Print every record below exactly as it stands, but leave out the pictures.

··········

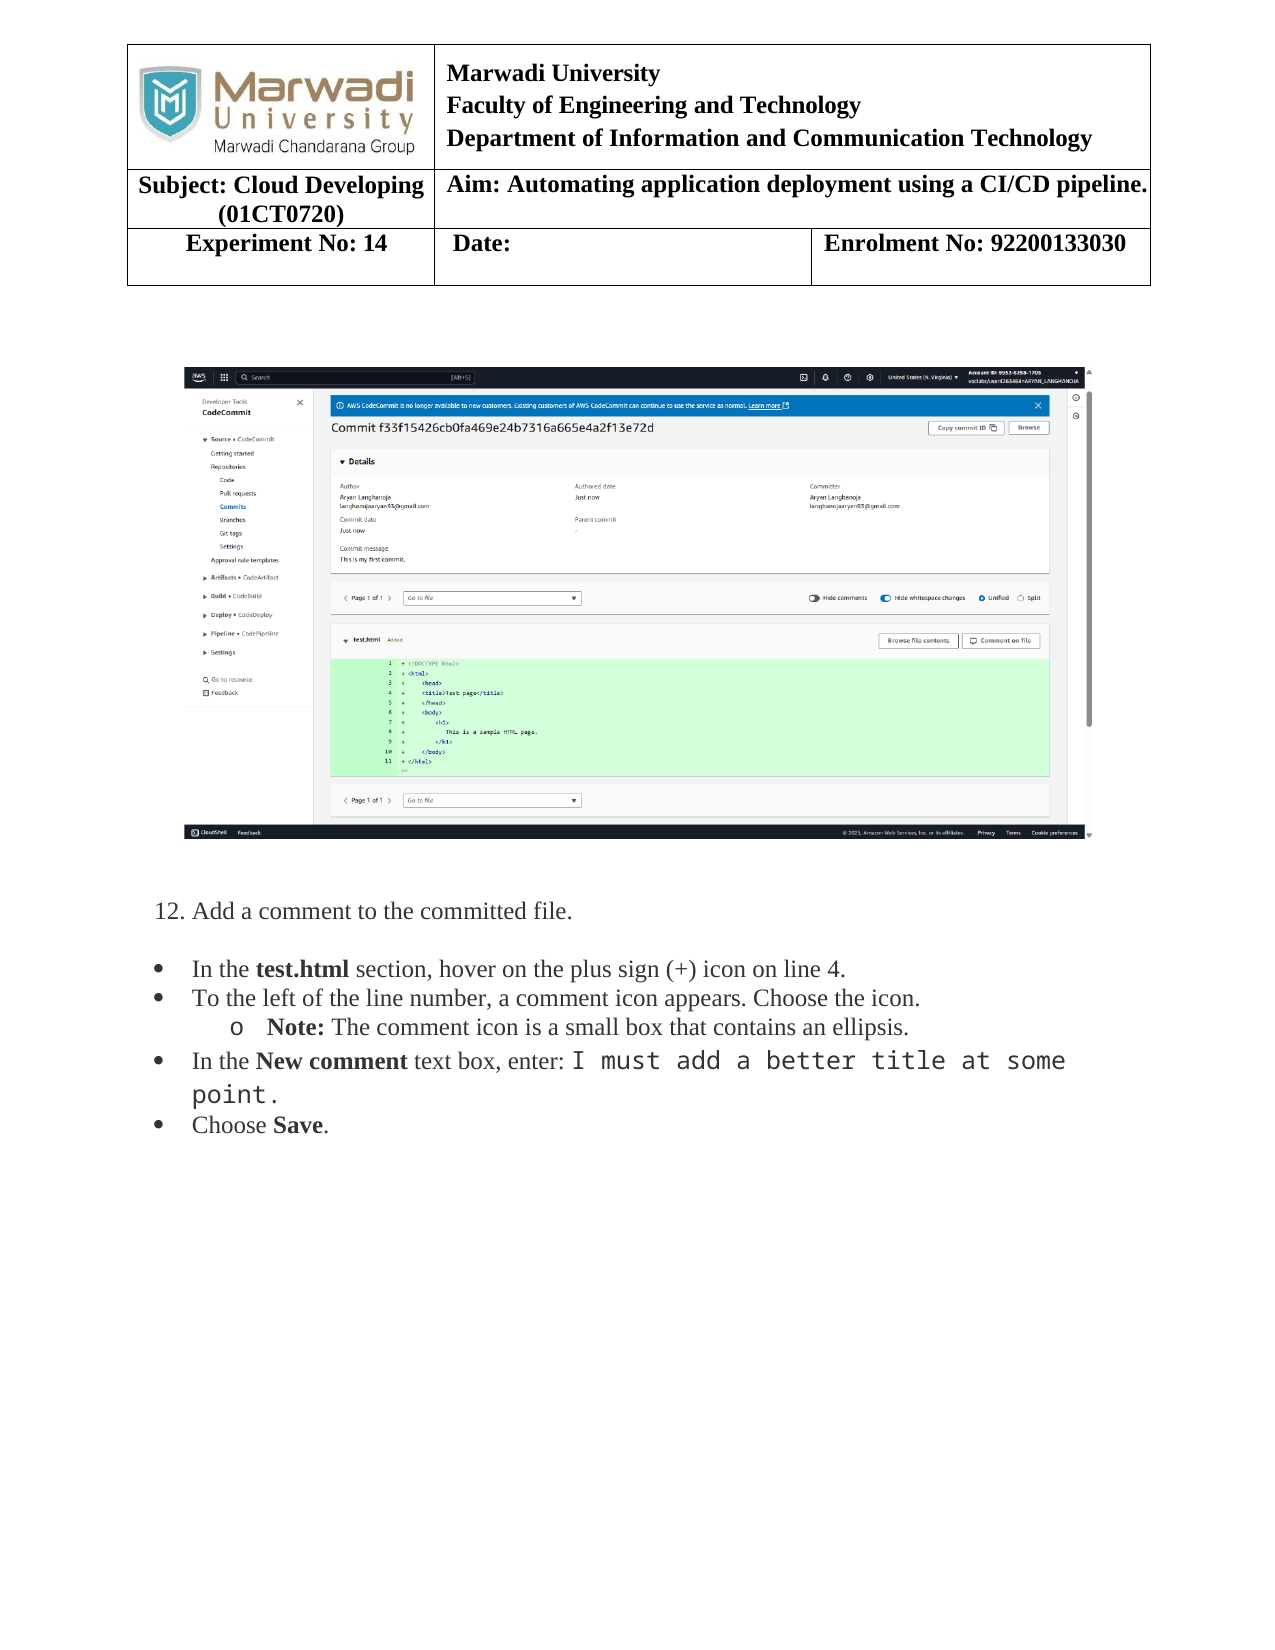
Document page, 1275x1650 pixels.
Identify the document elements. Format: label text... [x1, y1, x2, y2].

list Choose Save. [154, 1111, 1162, 1139]
picture [139, 63, 415, 155]
list Add a comment to the committed file. [154, 896, 1162, 925]
list In the New comment text box, enter: I must add a better title at some point. [154, 1042, 1162, 1111]
list In the test.html section, hover on the plus sign (+) icon on line 4. [154, 954, 1162, 983]
list To the left of the line number, a comment icon appears. Choose the icon. [154, 983, 1162, 1012]
list Note: The comment icon is a small box that contains an ellipsis. [229, 1012, 1162, 1042]
picture [184, 367, 1093, 839]
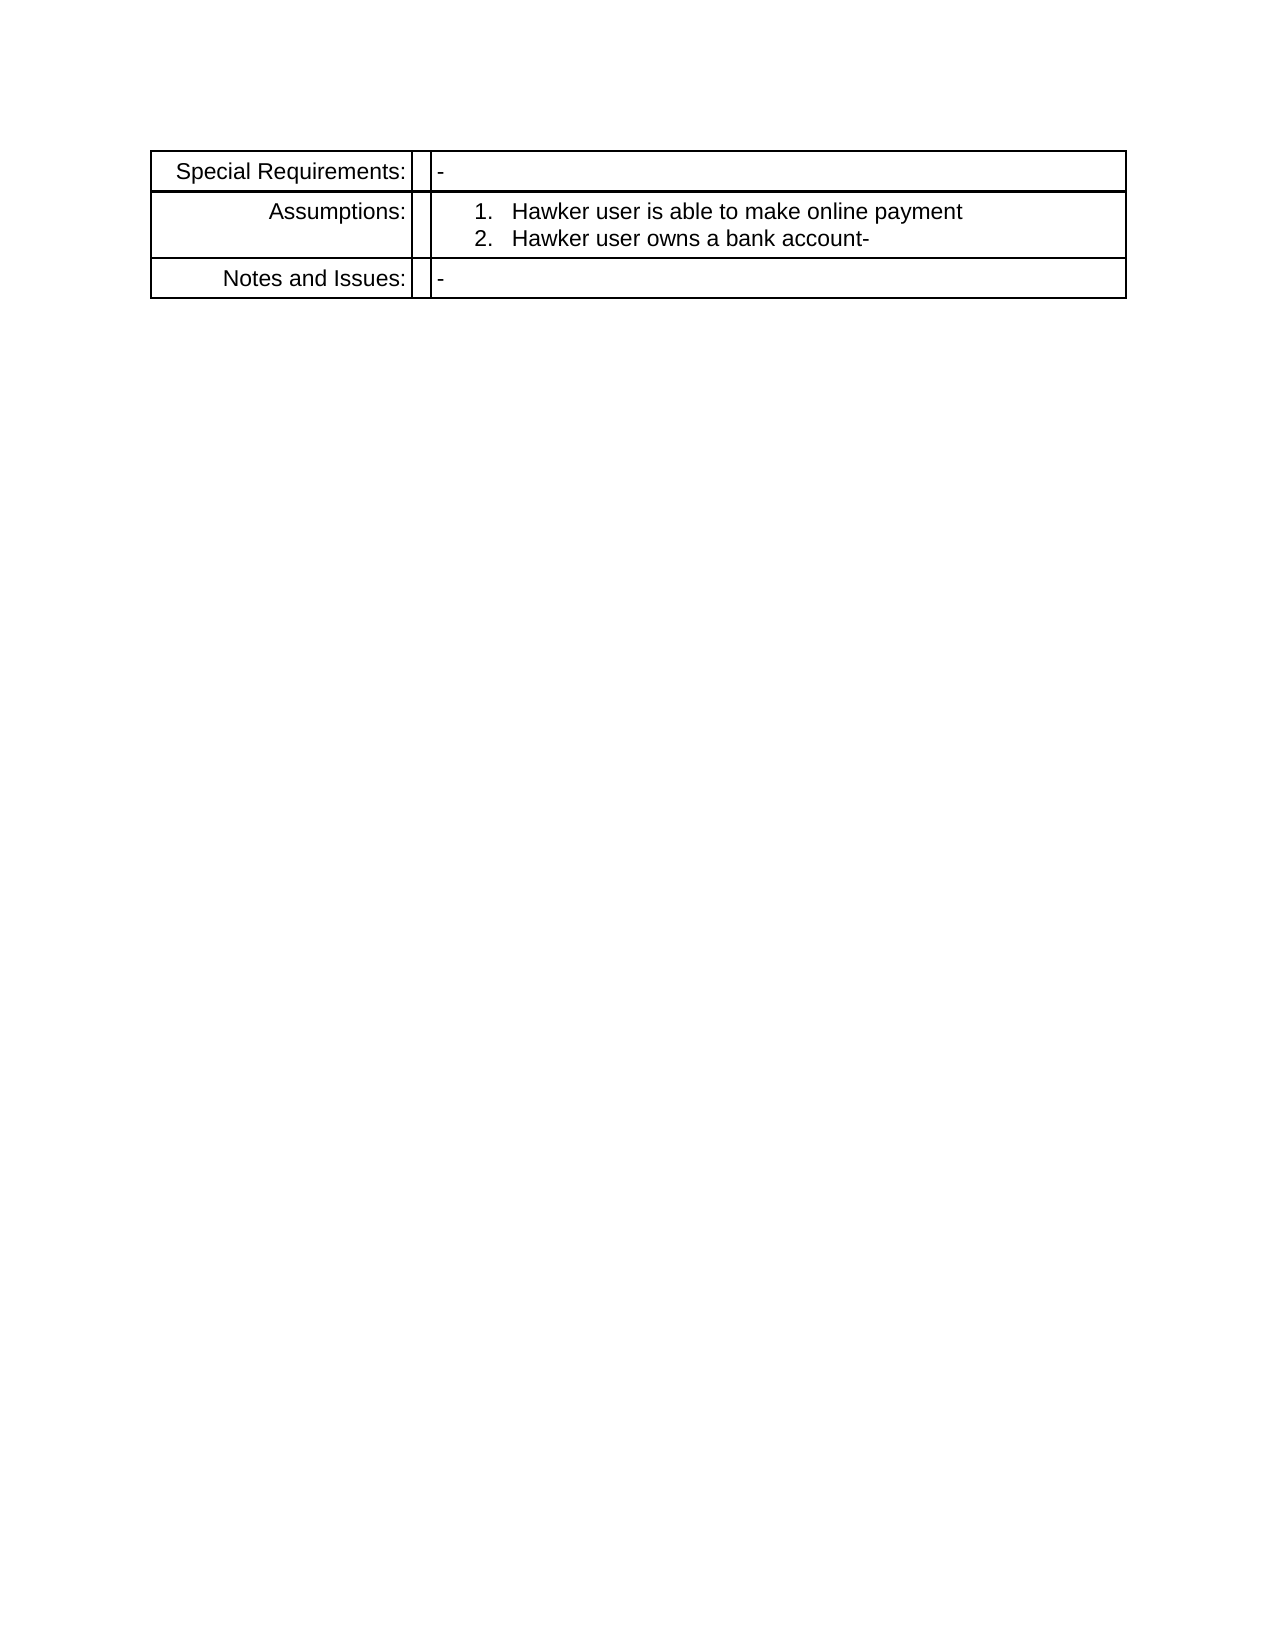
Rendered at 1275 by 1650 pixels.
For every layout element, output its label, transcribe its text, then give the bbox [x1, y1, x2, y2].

table_cell [413, 193, 430, 257]
table_cell [413, 152, 430, 190]
table_cell Notes and Issues: [152, 259, 411, 297]
table_cell Assumptions: [152, 193, 411, 257]
table_cell - [432, 259, 1125, 297]
table_cell Hawker user is able to make online payment Hawker user owns a bank account- [432, 193, 1125, 257]
table_cell [413, 259, 430, 297]
table_cell Special Requirements: [152, 152, 411, 190]
table_cell - [432, 152, 1125, 190]
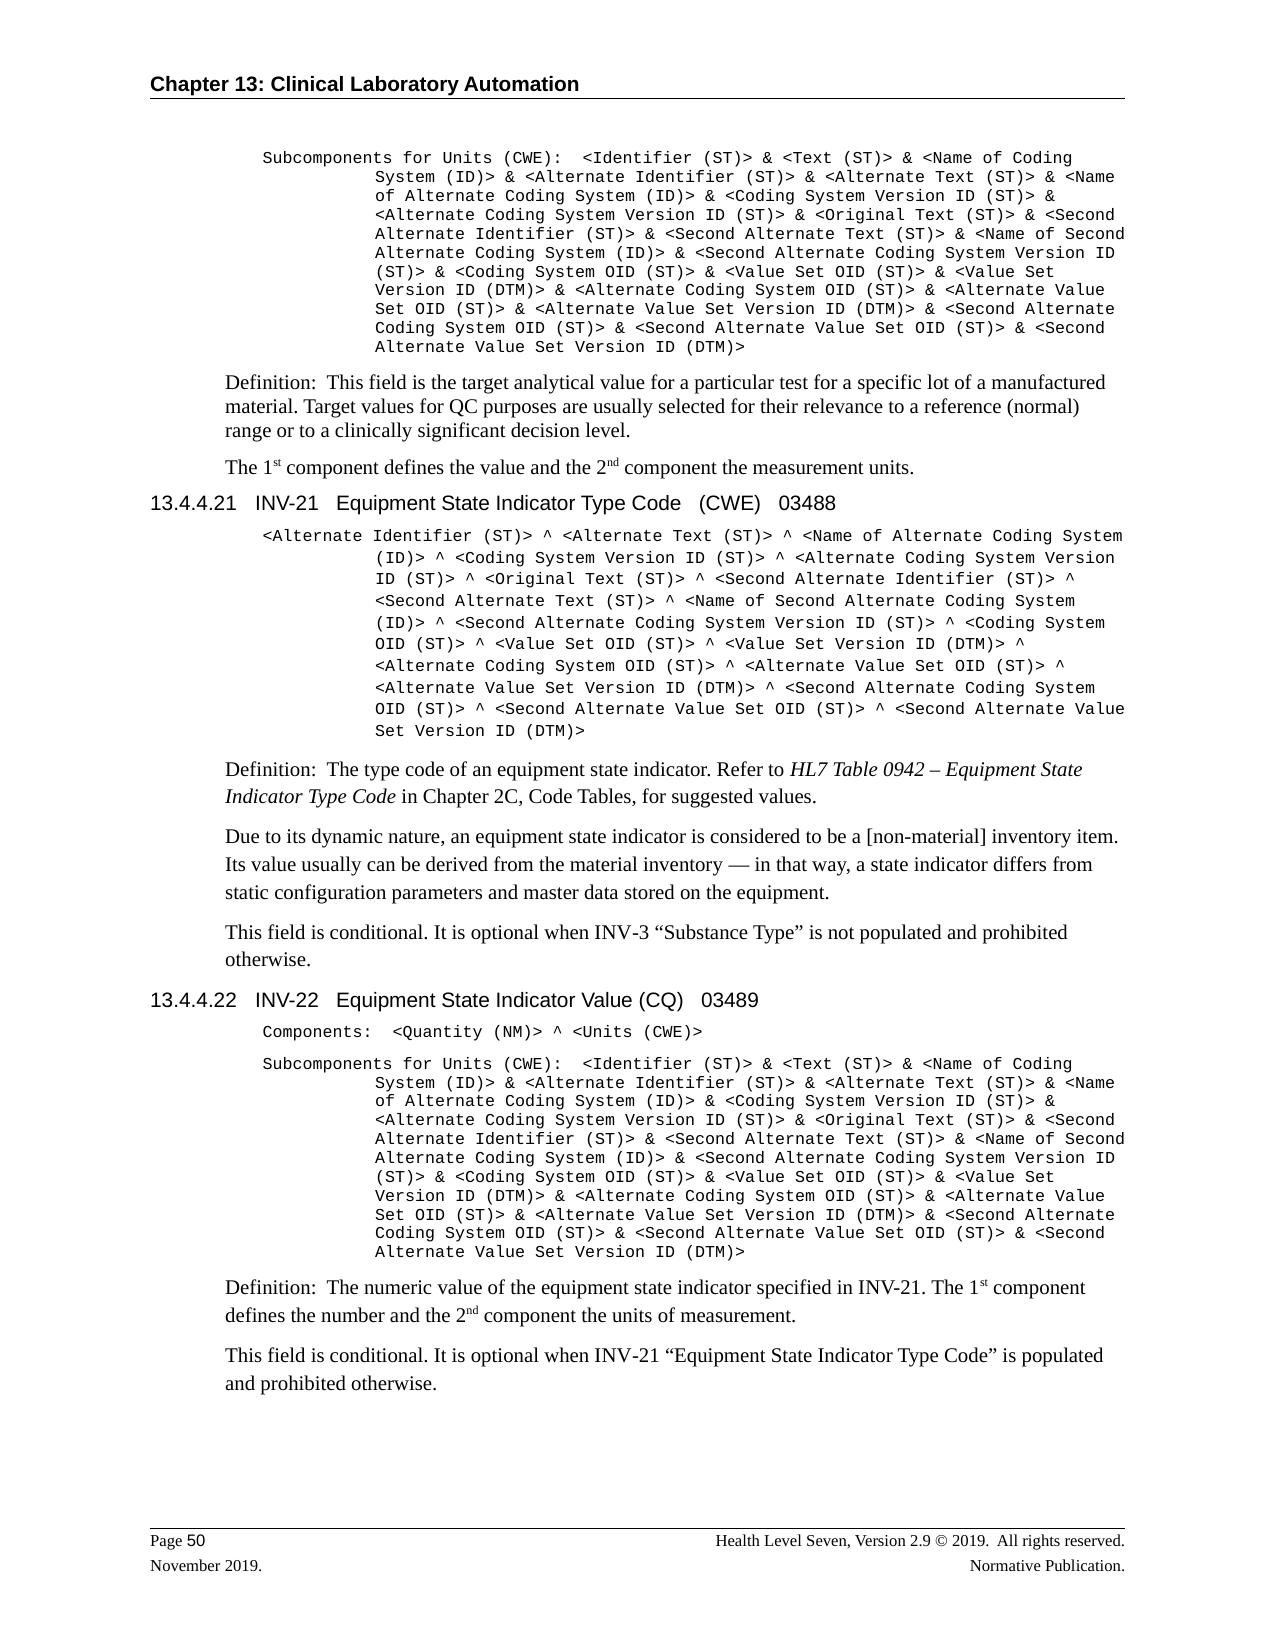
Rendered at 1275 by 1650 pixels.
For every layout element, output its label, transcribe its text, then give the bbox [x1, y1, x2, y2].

··········

Response below:
Document page, 1275x1650 pixels.
Identify the document elements. Format: label text... [x1, y1, x2, y2].

list Choose Save. [154, 1111, 1162, 1139]
picture [139, 63, 415, 155]
list Add a comment to the committed file. [154, 896, 1162, 925]
list In the New comment text box, enter: I must add a better title at some point. [154, 1042, 1162, 1111]
list In the test.html section, hover on the plus sign (+) icon on line 4. [154, 954, 1162, 983]
list To the left of the line number, a comment icon appears. Choose the icon. [154, 983, 1162, 1012]
list Note: The comment icon is a small box that contains an ellipsis. [229, 1012, 1162, 1042]
picture [184, 367, 1093, 839]
Rendered at 1275 by 1650 pixels.
For every layout element, output its label, transcribe its text, then give the bbox [x1, y1, x2, y2].

table_cell [413, 193, 430, 257]
table_cell [413, 152, 430, 190]
table_cell Notes and Issues: [152, 259, 411, 297]
table_cell Assumptions: [152, 193, 411, 257]
table_cell - [432, 259, 1125, 297]
table_cell Hawker user is able to make online payment Hawker user owns a bank account- [432, 193, 1125, 257]
table_cell [413, 259, 430, 297]
table_cell Special Requirements: [152, 152, 411, 190]
table_cell - [432, 152, 1125, 190]
Rendered at 1275 by 1650 pixels.
For every layout element, output its label, transcribe its text, then give the bbox [x1, y1, x2, y2].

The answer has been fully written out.